It turns out that DocBook conversions have been written, though not
exactly as separate traditional programs. Instead, DocBook
developers have set up a joint
open-source project
at SourceForge with lots of DocBook conversion tools. Instead of writing these
tools in traditional computer languages, they’ve built them on
top of general XML conversion engines (and older SGML conversion
platforms, but we’re sticking with XML). The conversion engines
being used are called XSLT processors.
An XSLT (eXtensible Style Language Transformations) processor
takes an XML file as input, along with an XSLT style
sheet (which is another XML file in a particular
syntax for XSL), and produces as output whatever the style
sheet specifies.
We’re going to want to perform these
transformations, so we’re going to at least need the XSLT style
sheets and an XSLT processor. We’ll start by getting the style
sheets and putting them
in a C:\Program Files\docbook directory:
Procedure 3.1. Initial docbook Directory Setup.
-
Create a folder called docbook in
C:\Program Files. -
Download the latest stable distribution of the
DocBook
XSL style sheets to a temporary directory. You’ll
want the ZIP file
version for Windows machines. The
tar.gz version has
the exact same contents, but would be harder to use on a
typical Windows PC. -
Extract the files in the ZIP
file you just downloaded to your
C:\Program Files\docbook folder. This
will create a folder named something like
C:\Program Files\docbook\docbook-xsl-1.64.1
(the latest version when I wrote this note was 1.64.1). -
Rename the newly created folder to xsl.
That way we can always just refer to the
C:\Program Files\docbook\xsl folder
without worrying about exactly which version we have.
You now have the style sheets available to use. If you look at
the folder you just created, you’ll see that it has a fairly complex
structure:
Directory of C:\Program Files\docbook\xsl 12/19/2003 12:18 PM <DIR> . 12/19/2003 12:18 PM <DIR> .. 11/02/1999 09:18 AM 240 BUGS 12/19/2003 09:04 AM 7,871 ChangeLog 12/19/2003 12:18 PM <DIR> common 12/19/2003 12:18 PM <DIR> doc 12/19/2003 12:18 PM <DIR> docsrc 12/19/2003 12:18 PM <DIR> eclipse 12/19/2003 12:18 PM <DIR> extensions 12/19/2003 12:18 PM <DIR> fo 12/19/2003 12:18 PM <DIR> html 12/19/2003 12:18 PM <DIR> htmlhelp 12/19/2003 12:18 PM <DIR> images 12/19/2003 12:18 PM <DIR> javahelp 12/19/2003 12:18 PM <DIR> lib 12/19/2003 12:18 PM <DIR> manpages 12/19/2003 12:18 PM <DIR> params 12/19/2003 12:18 PM <DIR> profiling 10/23/2002 07:00 AM 3,803 README 12/19/2003 09:00 AM 44,884 RELEASE-NOTES.html 12/19/2003 08:50 AM 33,104 RELEASE-NOTES.xml 12/19/2003 12:18 PM <DIR> template 04/02/2001 08:44 AM 70 TODO 12/19/2003 12:18 PM <DIR> tools 12/17/2003 09:26 AM 2,900 VERSION 12/19/2003 09:06 AM 12,004 WhatsNew 12/19/2003 12:18 PM <DIR> xhtml 8 File(s) 104,876 bytes
The stylesheet to convert DocBook to HTML is in the
html folder.
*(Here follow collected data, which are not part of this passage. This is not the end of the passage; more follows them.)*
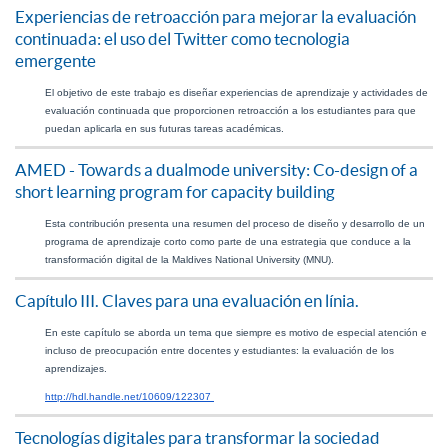
Experiencias de retroacción para mejorar la evaluación
continuada: el uso del Twitter como tecnologia
emergente
El objetivo de este trabajo es diseñar experiencias de aprendizaje y actividades de 
evaluación continuada que proporcionen retroacción a los estudiantes para que 
puedan aplicarla en sus futuras tareas académicas.
AMED - Towards a dualmode university: Co-design of a
short learning program for capacity building
Esta contribución presenta una resumen del proceso de diseño y desarrollo de un 
programa de aprendizaje corto como parte de una estrategia que conduce a la 
transformación digital de la Maldives National University (MNU).
Capítulo III. Claves para una evaluación en línia.
En este capítulo se aborda un tema que siempre es motivo de especial atención e 
incluso de preocupación entre docentes y estudiantes: la evaluación de los 
aprendizajes.
http://hdl.handle.net/10609/122307 
Tecnologías digitales para transformar la sociedad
Other subfolders have stylesheets
for other target formats, or to help in using those stylesheets.
In order to use a stylesheet, you’ll also need an XSLT processor.
There are a lot to choose from, and I’ve tried several. For example,
under Windows, you might want to use
MSXSL.
It’s described and available for download at that link (until
Microsoft moves it; google msxsl site:microsoft.com
to find it again).
Once you’ve downloaded and installed MSXSL,
you can convert your DocBook files to HTML with a simple command
(the command is all on one line. I’ve used a \ to show
where the contents of the following line really should be; don’t
type the trailing \ at the end of the line):
msxsl myfile.docbook \ "c:\Program Files\docbook\xsl\html\docbook.xsl"
The HTML file will be sent to standard output. You can either
redirect that output to a file, or use the
-o parameter to specify an
output file:
msxsl -o myfile.html myfile.docbook \ "c:\Program Files\docbook\xsl\html\docbook.xsl"
These commands are a bit unwieldy, so we will create batch files
for them. Before doing that, however, we will install a different
XSLT processor for our use. It turns out that some output formats
require the XSLT processor to have capabilities that aren’t yet
standard, and MSXSL doesn’t have all
the ones we need. Next time we will install and use
Saxon, an XSLT processor that does
seem to meet all DocBook requirements.